When it came to the scenes that were at the heart of the whole TAL scandal, Daisey presented them almost as they had been originally, and it was strange hearing him say those same words that had incurred the wrath of Glass in what was practically an NPR interrogation (who knew public radio was capable of such things?) As Daisey related after the show in his conversation with CBS’s Martha Teichner, he and his collaborator and partner Jean-Michele Gregory cut the contested material — only about six minutes out of the two-hour show — and added in more than they removed. That added material, which addresses the controversy in a subtle, yet effective way, is some of the strongest in the monologue. “Why listen to me?” Daisey asks, after relating some of the horrendous conditions he saw at Foxconn in Shenzhen. “Maybe it’s not true.” Maybe, he continues, our iPhones and iPads and laptops are made by a happy bunch of Oompa Loompas who just love assembling tiny parts over and over and over again. And then he gets deadly serious. “We know it’s true. It’s just that we will do anything not to see it.”

In that sentence is Daisey’s victory, and our shame. Because he’s right, isn’t he? Who in America isn’t aware that industrial working conditions in China seem to run the gamut from highly unfair to downright abusive? Who hasn’t heard of the deadly chemical exposure, the collapses from over-work, the grimy cement-block dormitories? Hearing him speak those words with the conviction that he does forces a confrontation with the true heart of the TAL debacle. What do we think matters more: details such as the precise number of factory workers Daisey spoke to, or the working conditions that now are on their way to being improved? Daisey’s passion and conviction make the obsessive fact-checking that TAL’s Glass and his team undertook seem like nitpicking (especially since Teichner and CBS also independently verified many of his claims for a special in early 2012, and found no fabrications). It makes the Glass that we heard grilling Daisey for 15 excruciating minutes seem like that petty bully, oblivious to the greater questions of truth and fiction that were playing out right under his nose.

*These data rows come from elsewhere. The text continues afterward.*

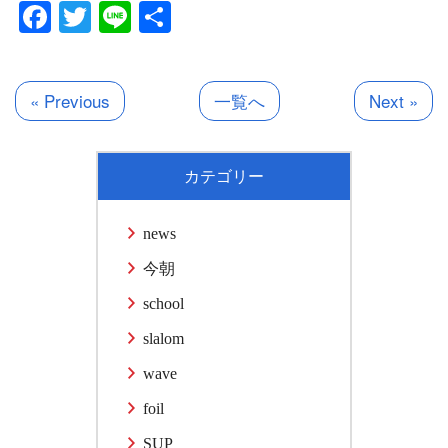
Facebook
Twitter
Line
共
有
« Previous
一覧へ
Next »
カテゴリー
news
今朝
school
slalom
wave
foil
SUP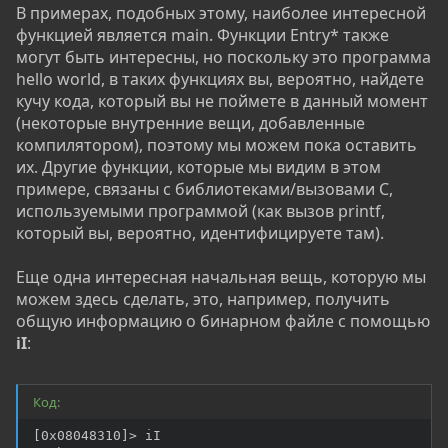
В примерах, подобных этому, наиболее интересной
функцией является main. Функции Entry* также
могут быть интересны, но поскольку это программа
hello world, в таких функциях вы, вероятно, найдете
кучу кода, который вы не поймете в данный момент
(некоторые внутренние вещи, добавленные
компилятором), поэтому мы можем пока оставить
их. Другие функции, которые мы видим в этом
примере, связаны с библиотеками/вызовами C,
используемыми программой (как вызов printf,
который вы, вероятно, идентифицируете там).
Еще одна интересная начальная вещь, которую мы
можем здесь сделать, это, например, получить
общую информацию о бинарном файле с помощью
iI
:
Код:
[0x08048310]> iI
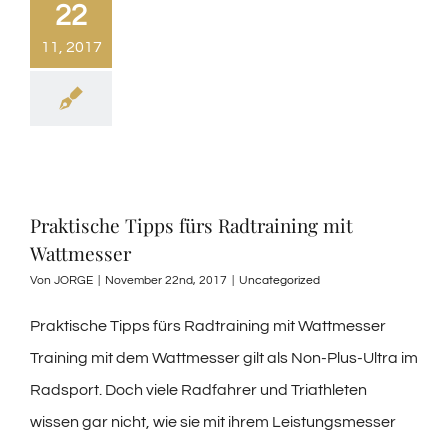
22
11, 2017
Praktische Tipps fürs Radtraining mit
Wattmesser
Von
JORGE
|
November 22nd, 2017
|
Uncategorized
Praktische Tipps fürs Radtraining mit Wattmesser
Training mit dem Wattmesser gilt als Non-Plus-Ultra im
Radsport. Doch viele Radfahrer und Triathleten
wissen gar nicht, wie sie mit ihrem Leistungsmesser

It is a testament to his skill as a monologist that Daisey is able to take the scandal, which burned red-hot for weeks, and turn it on its head. Though Daisey may not see it this way, the controversy was a real gift: it pushed both him and his audience members into thinking more deeply about the nature of truth, which seems to grow more elusive the older we get. So often, we do our best not to see it. So often, truth is more than just the facts — it’s the human drama that emerges from our interactions with each other, our memories, our own intuitive knowledge.

Now, most everyone will agree that journalism based on intuition is not journalism at all, and in the post-show conversation with Teichner, Daisey fully appropriated his wrongdoing in presenting his monologue as journalism, rather than a piece of theater that was created out of true, but embellished, details. When Teichner asked whether this experience will change the way he writes or presents his work in the future, he paused to consider her question. She went on: “Is it true that if it looks like a duck, acts like a duck, then it must be a duck?” referring to Daisey’s monologues being presented so that they seem to be nonfiction. But that is a rather scientific approach, and art needs looser limits in order to thrive. Art has its own way of presenting the truth, which is as valid as that offered by deductive reasoning and scientific observation.

And so Daisey’s answer was the only thing an artist and storyteller could say. “No.”